Rotate your desktop background photos
We have to admit that we were secretly excited to see what lovely new desktop backgrounds came with Windows 7, and we did see some snazzy ones. But imagine our elation when we realized we didn’t have to commit to just one background, but could put as many as we liked in a slide show that would constantly re-invent our desktop.
Right-click on an empty area of your desktop and select Personalize. (Or do it the old-fashioned way by going into Control Panel and selecting Change desktop background under Appearance and Personalization.) Click on Desktop Background on the bottom for a selection of available photos. (You will already be in this menu if you got there via the Control Panel.)

If the images Windows offers aren’t good enough for you, use Browse to navigate to your own photos you have saved on your PC. Hold Ctrl while you click to select as many backgrounds as you like. Once you’ve made your photo selections, click the check box next to Shuffle, then choose how often you would like your background to rotate (from every 10 seconds to every day). Click “Save changes,” and enjoy the show.
Use a hidden Windows 7 report to monitor your laptop’s power efficiency
One of the biggest complaints about Vista was that it tended to drain laptop batteries with greater abandon than XP. While we don’t expect Windows 7 to offer huge improvements in that department, Microsoft is putting more of that control in the users’ hands.
In Windows 7, you can observe your PC’s power efficiency and tweak settings to get the most out of your battery and the best balance between performance and endurance. Doing so is a little techie, but it’s not hard.
In the Start menu, type in cmd. Then, when the cmd.exe icon appears, right-click it, and choose “Run as an administrator.” At the command line that pops up, type powercfg –energy and hit Enter. At this point, Windows 7 will scan your system (it will take a minute or two) and publish a report in the folder indicated by the command line. Follow the path indicated to the file—it’ll be an HTML document—and look through the suggestions. Here's what we saw:

In our report, for instance, we got a handful of pink error messages stating that our power settings weren’t set for optimal battery life. Those are pretty easy to fix: Go toControl Panel > Hardware and Sound > Power Options, then select which plan you’d like and click Edit Plan Settings. From there, you can tweak to your heart’s content. We also got a handful of yellow warning messages, such as “Power Policy: Disk timeout is long (On Battery).” Our hard drive was set to turn off after 1,000 minutes, but this warning suggests keeping that time to less than 30 minutes so that if the hard drive doesn’t need to be spinning, it can turn off after a given amount of time. The trade-off (and yes, there’s always a trade-off) is that when you choose a task that requires it to spin back up again, it can be slow in doing so.
This is a good report to run, so that, at the very least, you can get an idea of which settings affect power consumption. Once you have that knowledge, tweaking those settings is pretty simple.
Show the Windows Desktop with a new shortcut
If you’re anything like us, once you’ve installed a new operating system or bought a new PC, you start out organizing files and documents with the best of intentions. But before long your Windows Desktop becomes your de facto filing cabinet, peppered with shortcuts, frequently used spreadsheets, random photos, and abandoned detritus. The easy way to access that debris field to find something—theWindows key + D combination, which minimizes all Windows for a clear view of the desktop—is a helper that most of us know.

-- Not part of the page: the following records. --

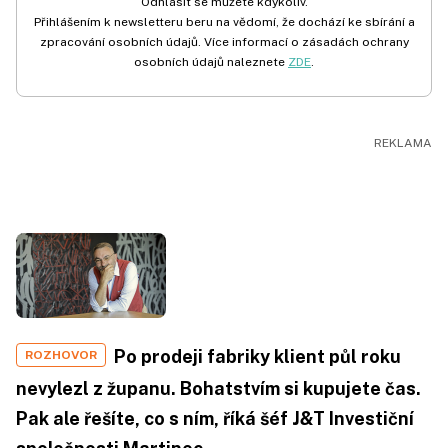
Odhlásit se můžete kdykoliv.
Přihlášením k newsletteru beru na vědomí, že dochází ke sbírání a
zpracování osobních údajů. Více informací o zásadách ochrany
osobních údajů naleznete
ZDE
.
Po prodeji fabriky klient půl roku
ROZHOVOR
nevylezl z županu. Bohatstvím si kupujete čas.
Pak ale řešíte, co s ním, říká šéf J&T Investiční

Windows 7, though, lets you bring up the desktop without taking your hand off your mouse or pointing device—but it’s not obvious how until you stumble upon it. In the extreme lower right portion of the screen, at the far-right edge of the taskbar, you’ll see a little vertical rectangle with a “glossy” finish. Hover the mouse pointer over it, and the Windows Desktop appears, letting you inspect it. (You’ll still see ghostly outlines of the windows you have open.) Move the mouse off the rectangle, and your windows reappear. You can also activate this via a keyboard shortcut: Windows key + spacebar.

Click on the rectangle, though (as opposed to hovering), and you’ll minimize all windows, allowing you to interact with the desktop, open folders, and the like. If you don’t open or maximize any new windows manually, clicking the rectangle a second time restores the view to the state it was in before you clicked.